• PROBLEM DESCRIPTION
Please transcribe exactly, and only, the lines of the data below between the line holding "High-performance iOS and" and the line holding "to Publishing by Pluvias", inclusive.

• DATA TO PROCESS
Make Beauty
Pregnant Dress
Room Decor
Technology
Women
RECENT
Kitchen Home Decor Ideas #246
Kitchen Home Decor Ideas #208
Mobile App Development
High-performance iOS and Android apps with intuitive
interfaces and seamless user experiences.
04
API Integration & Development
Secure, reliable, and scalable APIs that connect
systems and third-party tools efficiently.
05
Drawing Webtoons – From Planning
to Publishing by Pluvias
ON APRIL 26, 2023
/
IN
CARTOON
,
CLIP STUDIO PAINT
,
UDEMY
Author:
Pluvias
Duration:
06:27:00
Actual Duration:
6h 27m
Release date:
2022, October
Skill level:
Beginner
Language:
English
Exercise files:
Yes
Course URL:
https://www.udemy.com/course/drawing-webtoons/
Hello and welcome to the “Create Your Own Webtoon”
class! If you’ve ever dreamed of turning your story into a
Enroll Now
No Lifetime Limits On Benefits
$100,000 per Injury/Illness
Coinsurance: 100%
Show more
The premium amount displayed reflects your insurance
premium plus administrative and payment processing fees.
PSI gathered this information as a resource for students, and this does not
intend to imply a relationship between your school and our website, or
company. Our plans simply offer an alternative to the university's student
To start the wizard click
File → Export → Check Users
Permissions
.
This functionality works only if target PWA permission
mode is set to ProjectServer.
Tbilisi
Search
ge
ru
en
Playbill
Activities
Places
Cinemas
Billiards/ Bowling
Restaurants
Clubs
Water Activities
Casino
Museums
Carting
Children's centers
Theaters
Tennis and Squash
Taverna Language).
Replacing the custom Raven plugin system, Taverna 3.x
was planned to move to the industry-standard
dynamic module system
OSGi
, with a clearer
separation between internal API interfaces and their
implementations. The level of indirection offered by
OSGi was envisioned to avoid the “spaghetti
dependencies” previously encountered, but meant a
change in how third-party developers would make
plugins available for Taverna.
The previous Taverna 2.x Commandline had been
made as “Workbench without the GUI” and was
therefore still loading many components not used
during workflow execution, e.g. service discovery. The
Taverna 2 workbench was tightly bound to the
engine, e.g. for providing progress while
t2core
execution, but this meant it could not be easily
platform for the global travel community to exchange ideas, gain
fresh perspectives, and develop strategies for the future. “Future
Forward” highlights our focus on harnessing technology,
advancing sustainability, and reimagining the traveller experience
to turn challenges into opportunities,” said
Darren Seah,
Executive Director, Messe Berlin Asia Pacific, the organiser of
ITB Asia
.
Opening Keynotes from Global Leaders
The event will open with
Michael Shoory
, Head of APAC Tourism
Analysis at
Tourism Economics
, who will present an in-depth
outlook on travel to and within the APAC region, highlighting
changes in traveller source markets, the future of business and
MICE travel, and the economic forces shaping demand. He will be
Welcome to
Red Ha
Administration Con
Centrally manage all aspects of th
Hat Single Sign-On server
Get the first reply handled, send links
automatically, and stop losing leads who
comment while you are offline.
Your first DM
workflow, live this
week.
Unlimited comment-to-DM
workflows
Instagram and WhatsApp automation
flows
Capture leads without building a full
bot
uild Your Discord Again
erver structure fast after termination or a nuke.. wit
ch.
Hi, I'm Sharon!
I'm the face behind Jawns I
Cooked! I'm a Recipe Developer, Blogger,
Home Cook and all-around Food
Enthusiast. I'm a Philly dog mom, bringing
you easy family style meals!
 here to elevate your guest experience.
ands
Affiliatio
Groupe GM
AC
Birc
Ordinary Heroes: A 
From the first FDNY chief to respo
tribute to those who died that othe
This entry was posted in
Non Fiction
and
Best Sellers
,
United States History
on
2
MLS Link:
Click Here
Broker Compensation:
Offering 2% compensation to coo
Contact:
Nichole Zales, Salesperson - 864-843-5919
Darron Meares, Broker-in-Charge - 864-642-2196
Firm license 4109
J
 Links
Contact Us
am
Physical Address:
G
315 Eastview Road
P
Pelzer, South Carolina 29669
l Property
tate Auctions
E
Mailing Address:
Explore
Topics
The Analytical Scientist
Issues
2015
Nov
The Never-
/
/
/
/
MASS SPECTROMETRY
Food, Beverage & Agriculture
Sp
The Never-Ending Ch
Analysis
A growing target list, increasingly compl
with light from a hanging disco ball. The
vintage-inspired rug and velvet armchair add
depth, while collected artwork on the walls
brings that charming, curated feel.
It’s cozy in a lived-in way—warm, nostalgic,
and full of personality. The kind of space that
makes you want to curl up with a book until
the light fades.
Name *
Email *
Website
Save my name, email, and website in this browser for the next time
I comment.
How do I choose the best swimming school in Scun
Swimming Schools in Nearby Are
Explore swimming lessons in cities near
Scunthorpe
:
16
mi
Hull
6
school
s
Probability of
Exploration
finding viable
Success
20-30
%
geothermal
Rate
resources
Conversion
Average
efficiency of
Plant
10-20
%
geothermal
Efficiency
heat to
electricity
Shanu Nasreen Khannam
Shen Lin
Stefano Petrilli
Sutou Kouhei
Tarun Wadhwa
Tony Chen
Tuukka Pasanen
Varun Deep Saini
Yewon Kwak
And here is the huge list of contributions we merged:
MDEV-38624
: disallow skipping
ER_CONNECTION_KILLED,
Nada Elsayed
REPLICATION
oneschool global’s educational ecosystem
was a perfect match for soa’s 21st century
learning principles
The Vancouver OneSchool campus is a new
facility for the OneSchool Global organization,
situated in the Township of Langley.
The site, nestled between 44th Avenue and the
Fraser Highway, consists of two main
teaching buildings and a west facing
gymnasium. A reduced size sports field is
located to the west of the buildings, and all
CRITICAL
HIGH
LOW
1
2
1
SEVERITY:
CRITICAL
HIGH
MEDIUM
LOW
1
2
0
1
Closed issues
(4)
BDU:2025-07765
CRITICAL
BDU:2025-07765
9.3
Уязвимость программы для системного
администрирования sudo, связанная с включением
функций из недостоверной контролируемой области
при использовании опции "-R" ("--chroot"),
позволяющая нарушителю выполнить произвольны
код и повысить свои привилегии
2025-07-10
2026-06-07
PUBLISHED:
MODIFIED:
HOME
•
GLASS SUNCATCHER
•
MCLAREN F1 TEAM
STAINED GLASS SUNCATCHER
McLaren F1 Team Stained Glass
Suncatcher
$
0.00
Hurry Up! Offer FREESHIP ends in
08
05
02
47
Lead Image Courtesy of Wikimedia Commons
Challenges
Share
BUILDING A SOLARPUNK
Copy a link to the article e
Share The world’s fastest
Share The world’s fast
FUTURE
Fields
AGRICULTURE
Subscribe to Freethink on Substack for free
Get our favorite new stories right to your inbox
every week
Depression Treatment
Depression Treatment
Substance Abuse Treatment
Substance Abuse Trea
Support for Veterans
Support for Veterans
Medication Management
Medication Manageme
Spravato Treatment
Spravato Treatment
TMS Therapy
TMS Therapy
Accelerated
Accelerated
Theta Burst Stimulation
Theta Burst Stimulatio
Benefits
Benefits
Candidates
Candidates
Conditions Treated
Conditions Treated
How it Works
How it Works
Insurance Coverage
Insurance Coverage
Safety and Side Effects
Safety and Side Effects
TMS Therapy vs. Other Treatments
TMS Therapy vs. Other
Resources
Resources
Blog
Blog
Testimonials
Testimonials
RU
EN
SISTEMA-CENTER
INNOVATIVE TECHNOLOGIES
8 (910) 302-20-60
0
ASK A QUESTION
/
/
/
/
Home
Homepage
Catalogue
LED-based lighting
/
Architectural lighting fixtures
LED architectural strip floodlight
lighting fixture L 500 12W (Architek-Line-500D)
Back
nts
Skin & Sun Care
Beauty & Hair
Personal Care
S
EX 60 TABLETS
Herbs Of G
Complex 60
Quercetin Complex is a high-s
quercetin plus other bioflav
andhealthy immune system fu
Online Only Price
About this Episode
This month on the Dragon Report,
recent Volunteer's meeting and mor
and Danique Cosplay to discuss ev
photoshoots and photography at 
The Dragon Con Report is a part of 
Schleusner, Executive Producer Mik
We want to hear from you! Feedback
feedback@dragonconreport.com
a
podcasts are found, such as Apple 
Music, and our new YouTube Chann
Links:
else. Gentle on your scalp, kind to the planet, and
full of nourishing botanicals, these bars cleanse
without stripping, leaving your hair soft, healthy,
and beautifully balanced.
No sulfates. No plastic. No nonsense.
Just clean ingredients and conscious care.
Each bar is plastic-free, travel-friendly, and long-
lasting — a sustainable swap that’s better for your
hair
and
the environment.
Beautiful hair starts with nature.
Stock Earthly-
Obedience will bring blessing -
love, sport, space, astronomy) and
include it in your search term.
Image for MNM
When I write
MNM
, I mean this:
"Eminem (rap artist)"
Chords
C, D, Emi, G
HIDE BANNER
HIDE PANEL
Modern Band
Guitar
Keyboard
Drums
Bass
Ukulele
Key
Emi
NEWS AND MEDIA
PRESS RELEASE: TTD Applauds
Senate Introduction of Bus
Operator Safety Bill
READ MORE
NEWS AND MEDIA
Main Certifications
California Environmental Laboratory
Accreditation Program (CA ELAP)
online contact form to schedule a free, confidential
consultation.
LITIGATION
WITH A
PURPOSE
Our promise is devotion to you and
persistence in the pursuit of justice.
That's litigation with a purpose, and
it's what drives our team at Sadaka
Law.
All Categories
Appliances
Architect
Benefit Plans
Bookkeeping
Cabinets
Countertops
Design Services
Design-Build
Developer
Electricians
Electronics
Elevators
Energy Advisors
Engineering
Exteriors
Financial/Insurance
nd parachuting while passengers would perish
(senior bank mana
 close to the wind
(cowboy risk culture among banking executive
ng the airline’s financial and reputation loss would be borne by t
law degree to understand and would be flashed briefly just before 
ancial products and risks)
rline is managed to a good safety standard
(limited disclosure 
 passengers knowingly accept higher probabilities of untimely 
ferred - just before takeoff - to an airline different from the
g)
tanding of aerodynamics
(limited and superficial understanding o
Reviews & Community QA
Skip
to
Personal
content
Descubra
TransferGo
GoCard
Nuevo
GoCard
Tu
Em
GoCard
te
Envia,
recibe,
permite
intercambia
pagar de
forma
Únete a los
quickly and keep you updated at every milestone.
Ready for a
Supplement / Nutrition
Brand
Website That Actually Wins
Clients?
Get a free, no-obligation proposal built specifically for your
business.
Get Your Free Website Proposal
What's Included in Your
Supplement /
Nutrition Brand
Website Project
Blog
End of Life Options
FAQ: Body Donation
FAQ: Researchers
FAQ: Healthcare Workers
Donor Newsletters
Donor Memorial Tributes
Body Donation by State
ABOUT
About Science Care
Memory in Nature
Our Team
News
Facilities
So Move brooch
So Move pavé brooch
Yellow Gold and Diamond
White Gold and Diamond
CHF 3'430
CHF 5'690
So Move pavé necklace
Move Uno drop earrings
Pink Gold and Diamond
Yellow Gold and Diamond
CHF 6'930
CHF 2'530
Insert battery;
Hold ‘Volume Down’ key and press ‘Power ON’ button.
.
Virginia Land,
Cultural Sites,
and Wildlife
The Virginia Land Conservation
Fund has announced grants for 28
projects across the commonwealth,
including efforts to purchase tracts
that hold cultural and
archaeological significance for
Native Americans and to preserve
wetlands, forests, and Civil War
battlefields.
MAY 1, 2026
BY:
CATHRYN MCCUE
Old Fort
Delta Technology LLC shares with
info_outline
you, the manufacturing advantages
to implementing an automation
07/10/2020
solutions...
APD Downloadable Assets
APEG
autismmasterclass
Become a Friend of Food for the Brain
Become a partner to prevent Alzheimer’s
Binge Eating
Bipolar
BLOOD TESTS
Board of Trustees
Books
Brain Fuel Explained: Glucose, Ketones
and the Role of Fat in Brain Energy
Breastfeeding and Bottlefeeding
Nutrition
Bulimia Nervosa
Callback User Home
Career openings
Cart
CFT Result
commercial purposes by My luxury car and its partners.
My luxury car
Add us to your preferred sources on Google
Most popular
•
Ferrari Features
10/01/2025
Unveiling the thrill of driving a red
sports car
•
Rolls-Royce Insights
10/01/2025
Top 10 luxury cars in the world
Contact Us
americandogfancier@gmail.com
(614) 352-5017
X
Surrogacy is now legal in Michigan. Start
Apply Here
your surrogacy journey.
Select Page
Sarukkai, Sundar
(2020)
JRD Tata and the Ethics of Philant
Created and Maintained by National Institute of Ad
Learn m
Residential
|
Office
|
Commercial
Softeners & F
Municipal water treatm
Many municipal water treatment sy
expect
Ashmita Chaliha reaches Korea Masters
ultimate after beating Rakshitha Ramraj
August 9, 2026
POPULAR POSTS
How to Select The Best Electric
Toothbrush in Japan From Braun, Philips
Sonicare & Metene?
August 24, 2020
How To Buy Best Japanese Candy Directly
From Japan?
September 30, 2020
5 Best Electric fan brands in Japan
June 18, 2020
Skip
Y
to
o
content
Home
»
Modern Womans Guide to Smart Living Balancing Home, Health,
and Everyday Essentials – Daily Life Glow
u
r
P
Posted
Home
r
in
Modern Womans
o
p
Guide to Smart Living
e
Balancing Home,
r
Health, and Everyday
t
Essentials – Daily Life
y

• RESULT FOR THIS TASK
High-performance iOS and Android apps with intuitive
interfaces and seamless user experiences.
04
API Integration & Development
Secure, reliable, and scalable APIs that connect
systems and third-party tools efficiently.
05
Drawing Webtoons – From Planning
to Publishing by Pluvias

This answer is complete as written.